───── RECORDS PROVIDED ─────

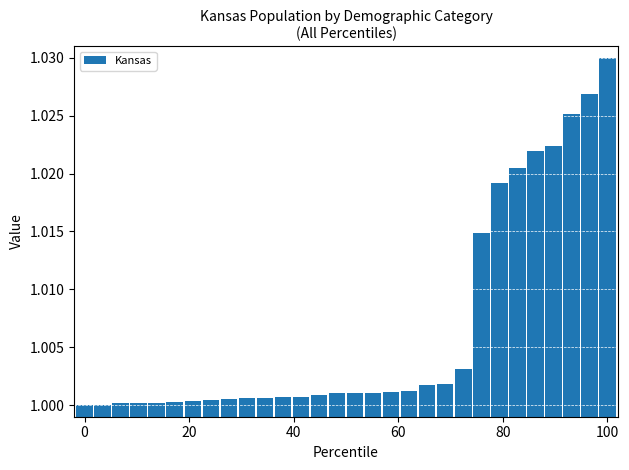

What is the sum of all values?

30.2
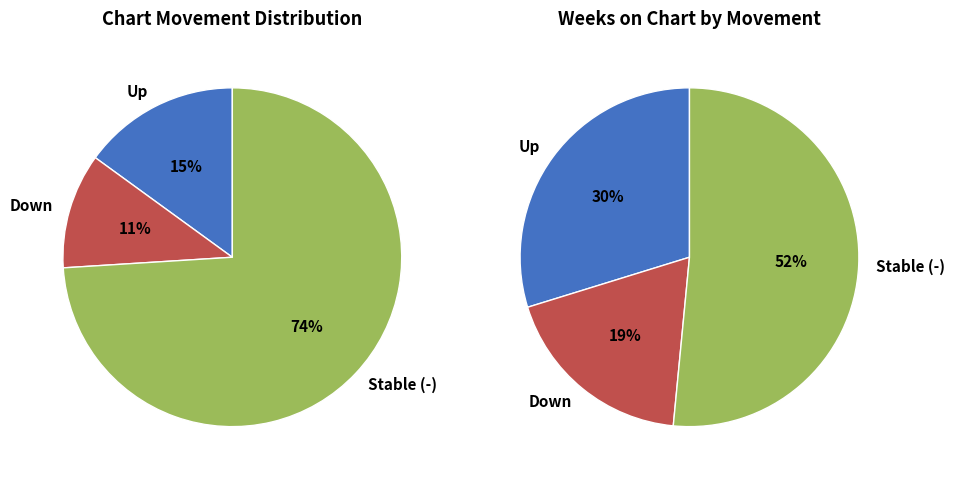

How many slices are in this pie chart?

3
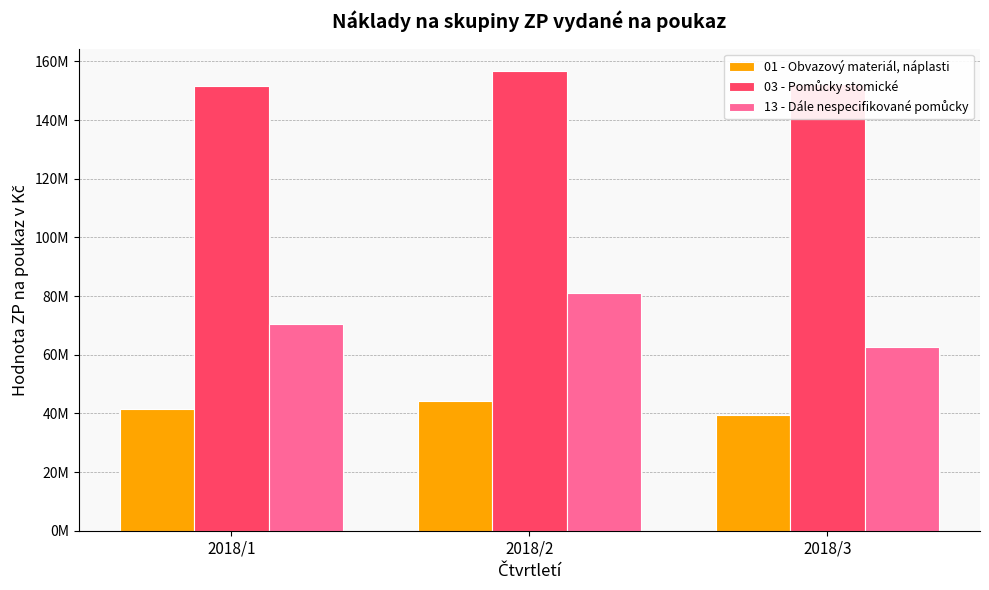

Between 2018/2 and 2018/1, which is larger?

2018/2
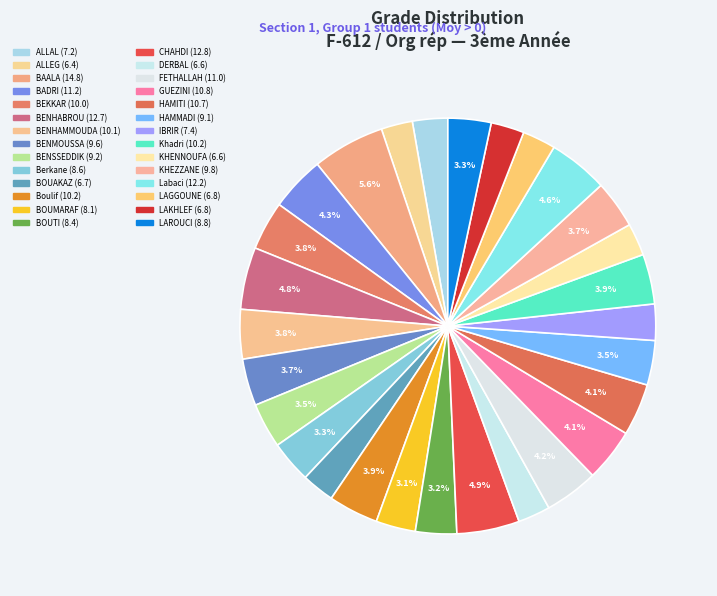

Count the number of slices in the pie.

28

─────

PROBLEM DETAILS » Rewrite these items with every "slices" changed to "segments" and everything else left as it is, omitting the pictures.

THE COMPLETED TASK »
What is the sum of all values?

30.2

How many segments are in this pie chart?

3

Between 2018/2 and 2018/1, which is larger?

2018/2

Count the number of segments in the pie.

28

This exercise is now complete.